Los demócratas en el Senado alcanzaron esta madrugada un acuerdo para aprobar el plan de reactivación económica que impulsa el presidente de Estados Unidos, Barack Obama, y según fuentes legislativas consiguieron respaldo de tres colegas republicanos, para una votación que se hará mañana domingo.
Los demócratas necesitan obtener al menos 60 sufragios para la aprobación y cuentan con 58 votos propios y, según fuentes del bloque, con 3 republicanos.

"Los norteamericanos desean vernos trabajar juntos para afrontar una de las crisis más graves de la historia de nuestro país", declaró la senadora Susan Collins, republicana que, según los trascendidos, votará a favor del paquete de medidas que impulsa Obama.

En principio los demócratas intentaron que la votación se hiciera anoche mismo, pero luego desistieron y abrieron conversaciones para definir una fecha nueva, que será mañana domingo.

El texto acordado prevé un costo de 780 mil millones de dólares, entre reducciones de impuestos, inversiones en obras públicas y apoyo a sectores en condiciones de producir inmediatamente fuentes de trabajo.

El acuerdo se alcanzó en el día en que se informó que en enero se esfumaron 600 mil puestos de trabajo en Estados Unidos.

El plan ya había sido aprobado por la Cámara de Representantes, pero como el texto del Senado es diverso, se requerirá una armonización entre ambos cuerpos. Inicialmente el paquete de medidas demandaba un financiamiento de más de 900 mil millones de dólares, pero senadores de ambos bloques buscaron reducir esa cifra y el acuerdo es por 780 mil millones.

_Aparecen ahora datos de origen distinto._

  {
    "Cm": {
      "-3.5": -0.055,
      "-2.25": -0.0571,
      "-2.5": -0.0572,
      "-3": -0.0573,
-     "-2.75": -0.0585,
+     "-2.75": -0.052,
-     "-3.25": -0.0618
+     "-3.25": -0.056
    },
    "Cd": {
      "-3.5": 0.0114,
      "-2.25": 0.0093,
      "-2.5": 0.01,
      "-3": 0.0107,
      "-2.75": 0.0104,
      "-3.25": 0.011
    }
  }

Obama había reclamado más temprano al Congreso, por segundo día consecutivo, que avanzara rápidamente en la aprobación porque, a su entender, la situación económica del país es dramática y no se puede esperar "ni un minuto más" para evitar una "catástrofe". El jefe de la Casa Blanca había advertido a los legisladores durante la complicada jornada que resulta "irresponsable" e "imperdonable" dilatar la aprobación del paquete de reactivación económica.

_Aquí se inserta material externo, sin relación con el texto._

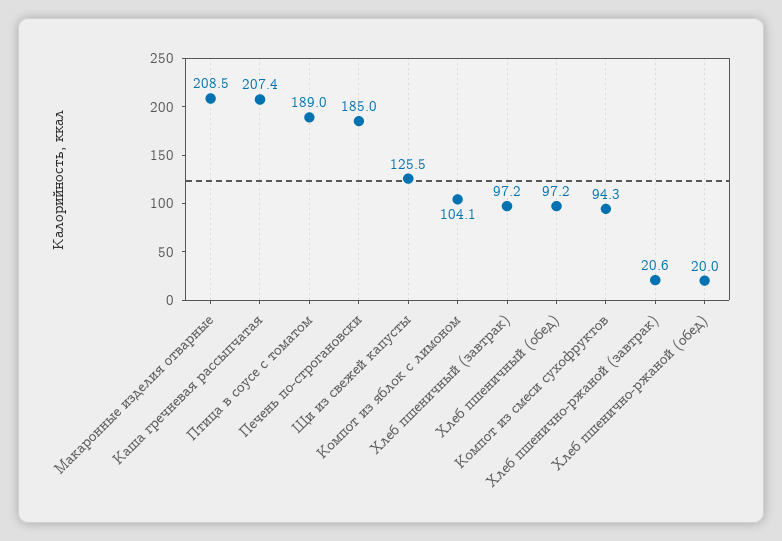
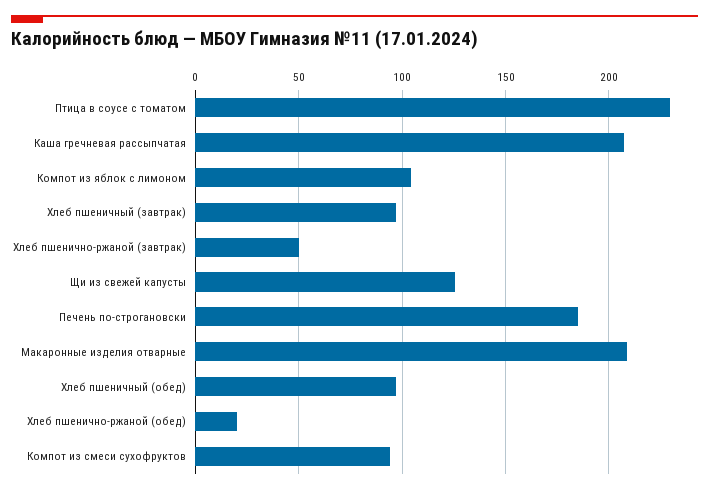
  {
    "Макаронные изделия отварные": 208.5,
    "Каша гречневая рассыпчатая": 207.4,
-   "Птица в соусе с томатом": 189,
+   "Птица в соусе с томатом": 230,
    "Печень по-строгановски": 185,
    "Щи из свежей капусты": 125.5,
    "Компот из яблок с лимоном": 104.1,
    "Хлеб пшеничный (завтрак)": 97.2,
    "Хлеб пшеничный (обед)": 97.2,
    "Компот из смеси сухофруктов": 94.3,
-   "Хлеб пшенично-ржаной (завтрак)": 20.6,
+   "Хлеб пшенично-ржаной (завтрак)": 50,
    "Хлеб пшенично-ржаной (обед)": 20
  }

El jefe del bloque oficialista en el Senado, Harry Reid, había dicho por la tarde a los republicanos, casi a modo de exhortación, que deben "decidir si se unen al presidente y a los demócratas del Congreso" en el "camino hacia la rehabilitación" de la economía norteamericana, en plena recesión.

Demócratas y republicanos buscaron contra reloj los caminos para reducir el paquete de reactivación, que en algunos de sus bosquejos llegó a superar 900.000 millones de dólares, contra 819.000 millones que prevé la legislación aprobada la semana pasada en la Cámara baja.